== Quoted passage ==
"""
There are many ways a compiler can help reduce power regardless of whether a processor explicitly supports software-controlled power reduction. Aside from generating code that reconfigures hardware units or activates power reduction mechanisms that we have seen, compilers can apply common performance-oriented optimizations that also save energy by reducing the execution time, optimizations such as Common Sub expression Elimination, Partial Redundancy Elimination, and Strength Reduction. However, some performance optimizations increase code size or parallelism, sometimes increasing resource usage and peak power dissipation. Examples include Loop Unrolling and Software Pipelining. Researchers have developed models for relating performance and power, but these models are relative to specific architectures. There is no fixed relationship between performance and power across all architectures and applications.

#### **Application-Level Power Management**

Researchers have been exploring how to give applications a larger role in power management decisions. Most of the recent work has two goals. The first is to develop techniques that enable applications to adapt to their runtime environment. The second is to develop interfaces allowing applications to provide hints to lower layers of the stack (i.e., operating systems, hardware) and likewise exposing useful information from the lower layers to applications. Although these are two separate goals, the techniques for achieving them can overlap.

#### **Application Transformations and Adaptations**

As a starting point, some researchers have adopted an "architecture-centric" view of applications that allows for some high-level transformations. These researchers claim that an application's architecture consists of fundamental elements that comprise all applications, namely processes, event handlers, and communication mechanisms. Power is consumed when these various elements interact during activities such as context switches and inter process communication. They propose a low-power application design methodology. Initially, an application is represented as a software architecture graph (SAG) Power Reduction Techniques for Microprocessor Systems 225 which captures how it has been built out of processes and events. It is then run through a simulator to measure its base energy consumption which is then compared to its energy consumption when transformations are applied to the SAG, transformations that include merging processes to reduce inter process communication, replacing expensive IPC mechanisms by cheaper mechanisms, and migrating computations between processes. To determine the optimal set of transformations, the researchers use a greedy approach. They keep applying transformations that reduce energy until no more transformations remain to be applied.

This results in an optimized version of the same application that has a more energy efficient mix of processes, events, and communication mechanisms. It explored a different kind of adaptation that involves trading the accuracy of computations for reduced energy consumption. They propose a video encoder that allows one to vary its compression efficiency by selectively skipping the motion search and discrete cosine transform phases of the encoding algorithm. The extent to which it skips these phases depends on parameters chosen by the adaptation algorithm. The target architecture is a processor with support for DVS and architectural adaptations (e.g., configurable caches). Two algorithms work side by side. One algorithm tunes the hardware parameters at start of each frame, while another tunes the parameters of the video encoder while a frame is being processed.
"""
== Provided records ==
"""
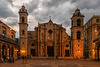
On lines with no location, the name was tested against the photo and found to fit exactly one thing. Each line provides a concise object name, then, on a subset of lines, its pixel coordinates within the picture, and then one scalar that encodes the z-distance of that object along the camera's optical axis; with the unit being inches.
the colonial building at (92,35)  1526.8
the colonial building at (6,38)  1065.6
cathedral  1607.2
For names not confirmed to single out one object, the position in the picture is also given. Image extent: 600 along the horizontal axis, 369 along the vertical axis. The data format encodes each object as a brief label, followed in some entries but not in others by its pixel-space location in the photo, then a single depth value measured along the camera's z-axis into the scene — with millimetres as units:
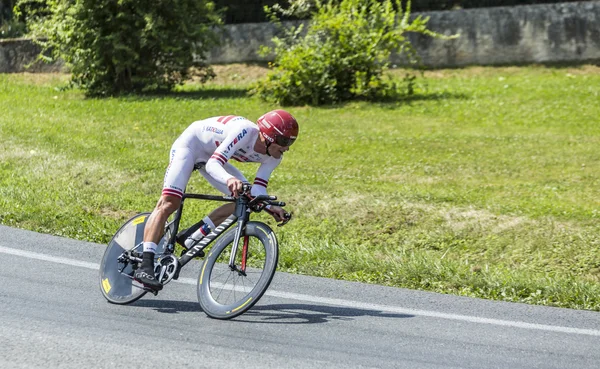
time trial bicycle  12945
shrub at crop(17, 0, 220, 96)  36594
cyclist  13437
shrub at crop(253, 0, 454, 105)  34437
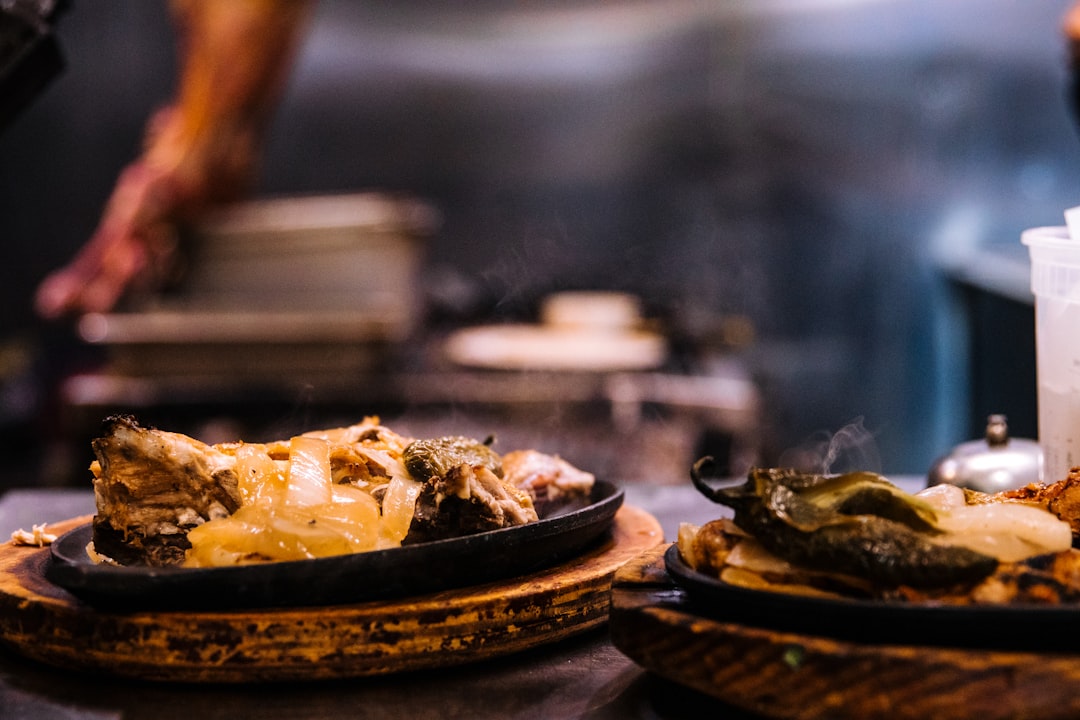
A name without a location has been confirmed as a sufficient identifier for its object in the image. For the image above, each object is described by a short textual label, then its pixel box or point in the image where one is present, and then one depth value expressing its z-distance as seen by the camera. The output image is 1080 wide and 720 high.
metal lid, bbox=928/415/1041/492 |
"""
In the power reduction passage above, turn the paragraph that begins "Researchers have been exploring how" into a short list that keeps its main facts.

- Researchers are exploring ways to give applications a larger role in power management decisions.
- Goal one: techniques that let applications adapt to their runtime environment.
- Goal two: interfaces that let applications pass hints to lower layers of the stack (operating systems, hardware) and that expose useful information from those layers to applications.
- The two goals are separate, but the techniques for reaching them can overlap.